Global parameter optimization and criterion formula of supercritical carbon dioxide Brayton cycle with recompression

Abstract

Supercritical carbon dioxide (S-CO2) Brayton cycle has caught the attention in many fields, especially the field of nuclear reactors. The recompression cycle is considered to be one of the most feasible cycles to solve the pinch problem of heat exchanger. Aiming at the disadvantages of conventional cycle analysis, this paper proposed sensitivity analysis of several parameters and global parameter optimization. The result of sensitivity analysis showed that maximum pressure and efficiency of turbine had the most influential power upon relevant parameters that may determine the final cycle efficiency, followed by re-compressor efficiency, split ratio and main compressor efficiency, with total pressure loss the least.

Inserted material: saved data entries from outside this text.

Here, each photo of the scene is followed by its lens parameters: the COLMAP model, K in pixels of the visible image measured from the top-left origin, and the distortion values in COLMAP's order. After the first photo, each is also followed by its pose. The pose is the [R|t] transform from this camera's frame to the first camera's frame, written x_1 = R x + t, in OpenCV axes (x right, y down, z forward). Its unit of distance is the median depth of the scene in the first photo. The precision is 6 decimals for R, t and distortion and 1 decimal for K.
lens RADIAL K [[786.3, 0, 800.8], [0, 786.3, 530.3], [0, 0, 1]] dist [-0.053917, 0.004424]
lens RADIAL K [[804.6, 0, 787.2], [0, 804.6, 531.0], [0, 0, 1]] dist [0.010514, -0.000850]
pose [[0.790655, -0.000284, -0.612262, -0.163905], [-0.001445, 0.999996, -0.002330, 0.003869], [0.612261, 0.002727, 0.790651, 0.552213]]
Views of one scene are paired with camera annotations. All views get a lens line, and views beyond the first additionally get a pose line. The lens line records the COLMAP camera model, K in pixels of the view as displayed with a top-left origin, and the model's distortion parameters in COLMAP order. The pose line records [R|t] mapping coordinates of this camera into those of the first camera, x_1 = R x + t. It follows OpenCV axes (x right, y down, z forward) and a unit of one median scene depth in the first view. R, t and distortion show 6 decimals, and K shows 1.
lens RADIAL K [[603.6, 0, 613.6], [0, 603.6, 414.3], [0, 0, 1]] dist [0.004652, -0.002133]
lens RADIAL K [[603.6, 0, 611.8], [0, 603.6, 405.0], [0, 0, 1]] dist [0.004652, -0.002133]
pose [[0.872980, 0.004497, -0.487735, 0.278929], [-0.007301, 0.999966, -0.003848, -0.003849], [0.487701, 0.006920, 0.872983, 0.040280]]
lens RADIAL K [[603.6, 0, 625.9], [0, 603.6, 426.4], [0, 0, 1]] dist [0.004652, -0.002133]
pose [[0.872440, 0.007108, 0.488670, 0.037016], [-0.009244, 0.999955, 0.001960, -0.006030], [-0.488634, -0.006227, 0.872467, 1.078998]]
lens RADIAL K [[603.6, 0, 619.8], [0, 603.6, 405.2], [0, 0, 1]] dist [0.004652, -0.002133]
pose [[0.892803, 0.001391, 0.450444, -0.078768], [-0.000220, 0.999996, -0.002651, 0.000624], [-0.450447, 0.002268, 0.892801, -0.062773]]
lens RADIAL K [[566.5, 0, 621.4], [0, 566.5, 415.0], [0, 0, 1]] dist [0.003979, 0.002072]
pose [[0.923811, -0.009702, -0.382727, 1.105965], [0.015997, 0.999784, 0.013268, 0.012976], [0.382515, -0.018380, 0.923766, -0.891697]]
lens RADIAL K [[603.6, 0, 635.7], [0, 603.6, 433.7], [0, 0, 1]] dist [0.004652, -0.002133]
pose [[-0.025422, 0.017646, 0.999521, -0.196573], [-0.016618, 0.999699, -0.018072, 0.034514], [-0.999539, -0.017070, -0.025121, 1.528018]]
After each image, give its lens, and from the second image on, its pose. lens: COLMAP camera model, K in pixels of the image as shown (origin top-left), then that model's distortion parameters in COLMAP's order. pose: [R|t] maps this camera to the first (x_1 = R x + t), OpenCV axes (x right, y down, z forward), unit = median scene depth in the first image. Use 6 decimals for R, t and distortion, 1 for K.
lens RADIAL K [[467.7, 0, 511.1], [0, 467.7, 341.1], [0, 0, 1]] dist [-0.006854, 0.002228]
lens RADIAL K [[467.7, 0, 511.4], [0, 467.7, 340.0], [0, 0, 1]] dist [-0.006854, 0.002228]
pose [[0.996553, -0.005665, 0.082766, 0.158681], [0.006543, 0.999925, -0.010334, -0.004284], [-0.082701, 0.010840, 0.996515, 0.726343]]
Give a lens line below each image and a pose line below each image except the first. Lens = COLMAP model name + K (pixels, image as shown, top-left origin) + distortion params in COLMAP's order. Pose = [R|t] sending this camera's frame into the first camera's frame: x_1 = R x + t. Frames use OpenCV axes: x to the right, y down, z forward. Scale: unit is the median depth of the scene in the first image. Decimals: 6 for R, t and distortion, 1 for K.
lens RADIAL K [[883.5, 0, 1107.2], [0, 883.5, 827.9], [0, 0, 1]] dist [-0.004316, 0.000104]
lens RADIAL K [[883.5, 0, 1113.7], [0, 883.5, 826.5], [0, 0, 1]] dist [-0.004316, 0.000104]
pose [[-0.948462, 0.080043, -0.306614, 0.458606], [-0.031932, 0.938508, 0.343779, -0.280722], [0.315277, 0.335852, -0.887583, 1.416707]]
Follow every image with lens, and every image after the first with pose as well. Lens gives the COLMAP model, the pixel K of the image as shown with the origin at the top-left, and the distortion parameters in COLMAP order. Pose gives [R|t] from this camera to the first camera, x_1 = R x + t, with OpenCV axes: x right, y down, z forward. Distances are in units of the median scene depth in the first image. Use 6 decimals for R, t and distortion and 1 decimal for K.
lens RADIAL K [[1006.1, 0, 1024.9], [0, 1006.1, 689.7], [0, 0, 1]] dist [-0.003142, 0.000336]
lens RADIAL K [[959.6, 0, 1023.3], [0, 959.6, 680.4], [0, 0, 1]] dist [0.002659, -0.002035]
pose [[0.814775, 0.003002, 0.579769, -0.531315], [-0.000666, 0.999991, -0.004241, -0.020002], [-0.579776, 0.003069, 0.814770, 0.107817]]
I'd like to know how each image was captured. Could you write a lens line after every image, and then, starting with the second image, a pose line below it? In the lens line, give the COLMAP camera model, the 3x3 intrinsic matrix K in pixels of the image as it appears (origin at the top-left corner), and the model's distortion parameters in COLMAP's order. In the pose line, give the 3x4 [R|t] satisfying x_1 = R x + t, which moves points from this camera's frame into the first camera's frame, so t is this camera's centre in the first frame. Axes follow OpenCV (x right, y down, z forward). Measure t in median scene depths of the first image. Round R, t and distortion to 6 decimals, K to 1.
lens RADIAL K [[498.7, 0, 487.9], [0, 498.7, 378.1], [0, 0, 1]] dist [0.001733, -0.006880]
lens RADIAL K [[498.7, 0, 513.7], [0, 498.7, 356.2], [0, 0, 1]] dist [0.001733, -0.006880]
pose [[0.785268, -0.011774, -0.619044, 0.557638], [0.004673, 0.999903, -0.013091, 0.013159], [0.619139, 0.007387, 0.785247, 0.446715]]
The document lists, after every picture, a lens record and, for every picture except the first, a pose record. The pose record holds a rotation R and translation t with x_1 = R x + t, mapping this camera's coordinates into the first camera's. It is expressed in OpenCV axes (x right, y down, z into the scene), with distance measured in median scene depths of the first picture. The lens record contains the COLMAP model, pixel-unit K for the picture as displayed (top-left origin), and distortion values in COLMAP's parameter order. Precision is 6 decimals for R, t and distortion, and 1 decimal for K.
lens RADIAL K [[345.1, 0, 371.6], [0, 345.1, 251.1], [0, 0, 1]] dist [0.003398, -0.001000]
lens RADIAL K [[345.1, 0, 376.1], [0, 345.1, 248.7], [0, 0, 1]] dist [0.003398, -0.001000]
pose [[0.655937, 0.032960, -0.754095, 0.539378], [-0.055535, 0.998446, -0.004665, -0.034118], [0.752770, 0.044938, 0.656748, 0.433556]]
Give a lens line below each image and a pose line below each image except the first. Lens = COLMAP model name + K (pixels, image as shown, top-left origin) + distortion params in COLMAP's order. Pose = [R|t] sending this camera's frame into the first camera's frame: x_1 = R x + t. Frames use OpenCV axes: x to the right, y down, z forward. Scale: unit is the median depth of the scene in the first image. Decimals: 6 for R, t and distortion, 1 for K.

Based on the sensitivity analysis, the thermodynamic parameters optimizing with cycle efficiency as its objective function was presented in this paper. The global parameter optimization results indicated that, for the recompression cycle, the optimal pressure and split ratio could maximize the cycle efficiency. The cycle efficiency could be maximized to 0.447 by adjusting the split ratio and the maximum pressure to 0.687 and 27.75MPa, while the heat source temperature was 600°C, the efficiency of the compressor and re-compressor was 0.8 and the efficiency of turbine was 0.9. Depending on the simulation dates of optimization, criterion formulas of cycle efficiency, maximum pressure and split ratio under the best operating conditions were established. With the input values of given system parameters, the key cycle parameters under the best operating conditions could be received easily and accurately by the criterion formulas.